Две опалённые головы рядом с оранжевым баллоном, сплавлялись по течению Яузы, в сторону Аурума, где на берегу, туша подступающий к забору огонь, суетились люди с вёдрами и керамическими плошками.
— Ну, мать, натворила ты дел, — ворчал я, подгребая к берегу. — Ты зачем степь жгла, что она тебе сделала? Отогнала коров, молодец, отойди в сторонку, а тебя куда понесло?
Верка молчала. Крепко вцепившись в ремень распылителя, она опускала лицо в воду, охлаждая обожжённую кожу. Ей было не до разговоров.
Степь горела несколько дней. Отстоять Аурум удалось с трудом, а все, что было вокруг… выгорело дотла. Ветер унёс пламя на юг, подгоняя стадо коров, а нам оставил светло-серое пепелище, из которого торчала закопчённая чёрная стена, с висевшими на ней чёрными плетьми дикого винограда и обуглившиеся остатки молодого леса, на которого молились девчонки.
От вида пепелища и осознания, что сделала это собственными руками, у Верки началась истерика.
Успокоить её смог, когда показал нетронутую огнём узкую полоску земли, идущую вдоль забора.
— Да брось ты, нашла, о чём убиваться. Новые вырастут. На твоём участке тоже деревья растут, и здесь, смотри, сколько ещё осталось.
Осталось не густо, но в полном ассортименте.
— Мы ещё елочки посадим, — гладил я по голове всхлипывающую девочку. — Тебе ведь нравятся ёлочки?
— Нравятся… — пробормотала Верка, и снова ударилась в слёзы.

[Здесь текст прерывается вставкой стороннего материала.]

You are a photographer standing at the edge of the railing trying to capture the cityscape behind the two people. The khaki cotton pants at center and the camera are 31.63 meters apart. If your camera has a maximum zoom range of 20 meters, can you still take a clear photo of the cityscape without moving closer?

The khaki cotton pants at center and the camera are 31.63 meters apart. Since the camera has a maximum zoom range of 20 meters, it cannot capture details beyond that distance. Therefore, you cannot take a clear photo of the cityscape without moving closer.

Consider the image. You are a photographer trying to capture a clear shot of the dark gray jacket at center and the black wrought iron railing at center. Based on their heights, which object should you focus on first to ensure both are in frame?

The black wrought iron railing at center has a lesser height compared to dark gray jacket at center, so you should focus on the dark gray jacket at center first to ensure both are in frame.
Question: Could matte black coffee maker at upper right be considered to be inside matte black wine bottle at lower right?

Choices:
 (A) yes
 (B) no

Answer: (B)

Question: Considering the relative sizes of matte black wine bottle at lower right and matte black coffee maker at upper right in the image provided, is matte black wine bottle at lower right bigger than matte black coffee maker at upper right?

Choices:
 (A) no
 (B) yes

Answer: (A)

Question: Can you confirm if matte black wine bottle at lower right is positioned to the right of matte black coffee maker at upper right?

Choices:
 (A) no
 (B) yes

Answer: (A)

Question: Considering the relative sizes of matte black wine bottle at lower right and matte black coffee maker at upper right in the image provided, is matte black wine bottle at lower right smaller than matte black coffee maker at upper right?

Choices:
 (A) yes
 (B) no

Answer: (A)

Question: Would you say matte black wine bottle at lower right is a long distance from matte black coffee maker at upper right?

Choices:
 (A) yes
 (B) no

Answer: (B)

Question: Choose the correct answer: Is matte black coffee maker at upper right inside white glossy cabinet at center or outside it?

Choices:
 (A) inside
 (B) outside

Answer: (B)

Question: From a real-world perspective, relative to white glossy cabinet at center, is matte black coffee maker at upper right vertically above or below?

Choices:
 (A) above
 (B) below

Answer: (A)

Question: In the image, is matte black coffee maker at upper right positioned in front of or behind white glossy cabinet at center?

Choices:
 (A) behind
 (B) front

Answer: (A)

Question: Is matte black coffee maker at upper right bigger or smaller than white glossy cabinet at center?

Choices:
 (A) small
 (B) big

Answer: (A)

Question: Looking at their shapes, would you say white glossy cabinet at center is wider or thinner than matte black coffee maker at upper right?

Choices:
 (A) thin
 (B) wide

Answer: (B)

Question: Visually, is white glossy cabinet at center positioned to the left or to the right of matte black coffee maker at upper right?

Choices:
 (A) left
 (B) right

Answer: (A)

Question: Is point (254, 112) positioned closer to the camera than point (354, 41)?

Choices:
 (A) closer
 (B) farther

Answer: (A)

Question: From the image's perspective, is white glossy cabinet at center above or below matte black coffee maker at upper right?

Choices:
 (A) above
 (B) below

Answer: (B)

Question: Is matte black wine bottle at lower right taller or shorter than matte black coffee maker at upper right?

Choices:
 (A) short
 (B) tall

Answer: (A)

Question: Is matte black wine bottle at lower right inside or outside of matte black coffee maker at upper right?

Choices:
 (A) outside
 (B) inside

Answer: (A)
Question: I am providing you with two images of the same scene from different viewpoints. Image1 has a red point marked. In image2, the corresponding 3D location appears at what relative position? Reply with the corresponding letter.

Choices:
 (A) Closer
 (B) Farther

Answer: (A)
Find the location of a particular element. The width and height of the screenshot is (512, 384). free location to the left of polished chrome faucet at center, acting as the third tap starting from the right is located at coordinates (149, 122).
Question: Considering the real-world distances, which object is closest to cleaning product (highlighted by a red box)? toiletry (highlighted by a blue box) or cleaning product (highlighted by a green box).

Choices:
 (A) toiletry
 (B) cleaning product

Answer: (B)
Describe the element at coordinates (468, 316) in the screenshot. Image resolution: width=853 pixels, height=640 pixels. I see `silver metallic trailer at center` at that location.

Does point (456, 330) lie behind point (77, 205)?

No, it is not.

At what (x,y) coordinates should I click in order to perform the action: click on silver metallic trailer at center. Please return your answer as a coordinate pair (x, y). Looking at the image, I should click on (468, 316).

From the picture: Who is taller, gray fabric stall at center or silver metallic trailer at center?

Нет, здесь из меня плохой психолог. Рыдающее чудо я передал Олесе и Немо, а сам растворился… Пошёл оценивать ущерб, и думать, что теперь делать.
***
А что остаётся делать? Уповать на чудо, и молить бога, чтобы не послал не вовремя дождей, или ещё хуже, заморозков.
К зимовке, мы не готовы. Дома недостроенные, тёплой одежды нет, большинство население Аурума, до сих пор ходит в травяных юбках. На женщинах это смотрится сексуально, но всё же…. Несколько шкурок, добытые перед вторым пришествием коров, пойдут детворе, и на всех не хватит.
Колючая ива превратилась в бронесплав, и её хрен отпилишь. Трудности с отоплением хижин не за горами.
Но это всё мелочи, на фоне однообразного рыбного меню. Диарея, между прочим, штука противная, а если ей страдают более сорока человек одновременно.
Кто ж знал, что полведра, выкопанные женщинами в первый день своего пребывания в Ауруме, обыкновенная приправа или витаминная добавка. И добавлять её надо, по половине корешка, на весь Аурум. Я-то хотел как лучше! Чтобы уха приготовленная Евой, была сытнее, а не одной водой с кусками рыбы. Добавив четверть ведра этой гадости, в общий котёл, я заложил такую мину…. Наверное, только этим и жив Аурум, что огонь с северной, наветренной, стороны, не прошёл. Если бы Ева, не пропустила мимо ушей моё предложение начинать строительство, с общественных сортиров, то Ауруму пришлось бы туго.